BasisBijbel

Jeremia 43:1-10 BasisBijbel (BB)

1. Zo vertelde ik hun het hele antwoord van hun Heer God.

2. Toen zeiden Azarja, Johanan en die andere trotse aanvoerders tegen mij: "Je liegt! Onze Heer God heeft niet tegen je gezegd dat we niet naar Egypte moeten gaan.

3. Maar [ je schrijver ] Baruch stookt jou tegen ons op. Hij hoopt dat we ons aan de Babyloniërs zullen overgeven, zodat zij ons zullen doden of gevangen meenemen naar Babel."

4. En ze weigerden allemaal om de Heer te gehoorzamen. Ze wilden niet in Juda blijven.

5. Johanan en de legeraanvoerders namen alle mensen mee die in Juda waren overgebleven. Ook de Judeeërs die eerst naar andere landen gevlucht waren en die teruggekomen waren naar Juda.

6. Ze namen iedereen mee: mannen, vrouwen en kinderen, de dochters van de koning en alle mensen die Nebuzaradan, de aanvoerder van de lijfwacht, bij Gedalja had achtergelaten. Ook mij en Baruch namen ze mee.

7. Ze gingen naar Egypte en deden niet wat de Heer gezegd had.
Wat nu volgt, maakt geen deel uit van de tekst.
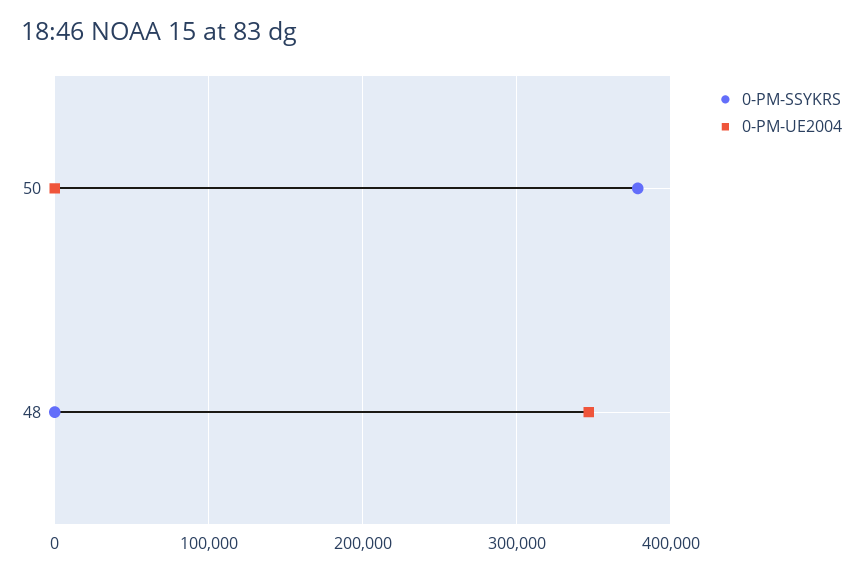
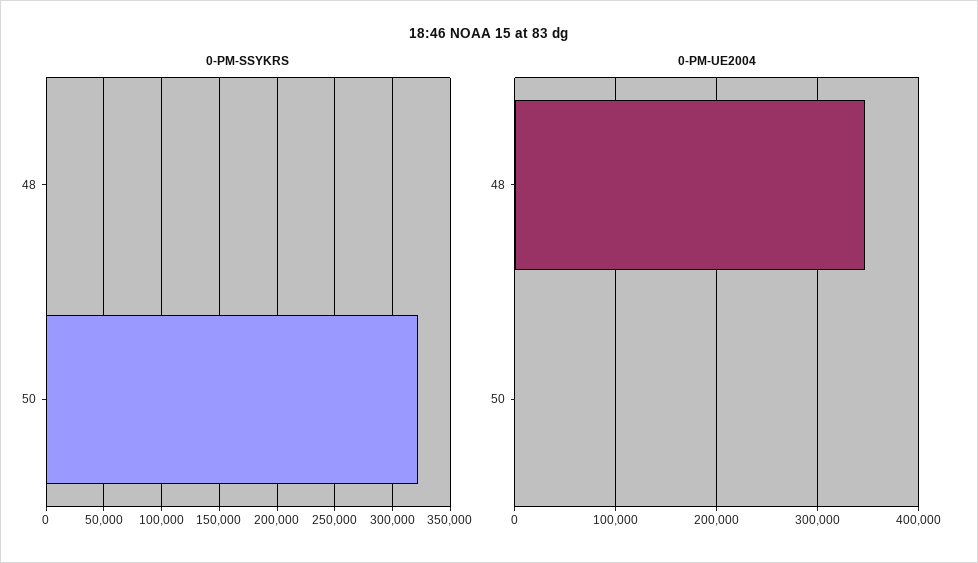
0-PM-SSYKRS, 50: 380000 -> 320000

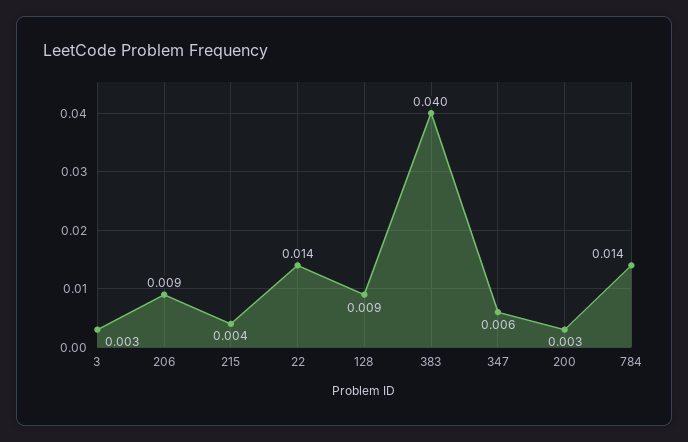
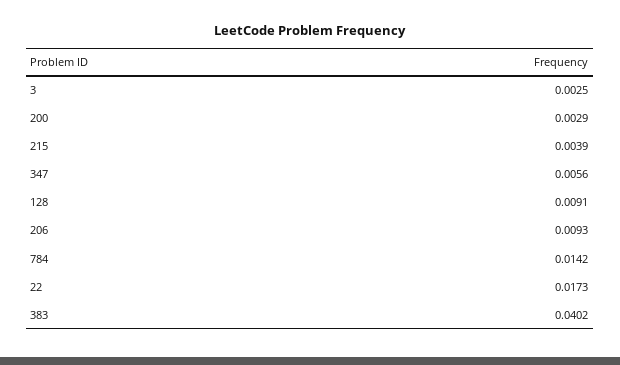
22: 0.014 -> 0.0173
Zo kwamen ze bij de stad Tachpanes.

8. Toen we daar aankwamen, zei de Heer tegen mij:

9. "Raap een paar grote stenen op. Verberg die in de lemen vloer onder de tegels vóór het paleis van de Farao in Tachpenes. Zorg dat de mannen uit Juda zien wat je doet.

10. Zeg dan tegen hen: Dit zegt de Heer van de hemelse legers, de God van Israël: Ik zal mijn dienaar, koning Nebukadnezar van Babel, laten komen. Hij zal zijn troon neerzetten bovenop deze stenen die Ik hier verborgen heb. Hij zal zijn koninklijke [ leger ]tent over deze plek heen zetten.